Delante de mí se abría un espacio muy amplio en el que, imponente, se erguía el mismísimo Coliseo de Roma, iluminado por intensas luminarias. Miré detrás de mí y noté que la bandera de México que vi antes carecía de escudo.  ¿Qué tan distraído pude haber estado? Aquella oscuridad por la que atravesé no pudo ser causada por un simple apagón. Y ahora… ¿Cómo podía solucionar el problema en el que me encontraba? Sentí mis piernas flaquear y que no podían sostenerme, busqué asiento en la acera: ¿cómo explicar mi situación? Le llamaría a Patricia para decirle: “¿qué crees? Me perdí, atravesé el Atlántico y toda la mitad de Europa. Ahora me encuentro en el centro de Roma”. ¡Eso era cosa de locos!
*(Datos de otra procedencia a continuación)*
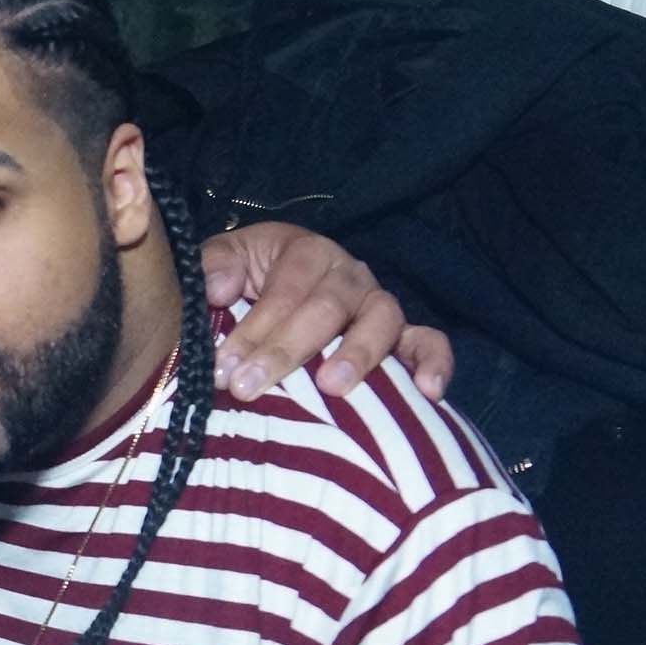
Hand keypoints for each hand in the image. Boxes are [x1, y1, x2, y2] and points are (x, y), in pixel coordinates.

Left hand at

Me puse de nuevo de pie y caminé hacia mi auto; que en aquel momento era la única cosa que, sentía, era real. ¿Y si fuera a la embajada de México? Ellos podrían mandarme de vuelta en el siguiente vuelo, pero no sé si creerían mi historia y seguro me echarían de patadas. Ya dentro del auto, lo puse en marcha, disponiéndome a manejar por las calles de Roma: pude notar que un viento con mucha fuerza barrió el suelo. Manejé hacia el final de la calle, estaba seguro que en algún lugar me encontraría con ese maldito bucle espacio-temporal que, desde hacía rato, pacientemente me esperaba en las puertas de la galería.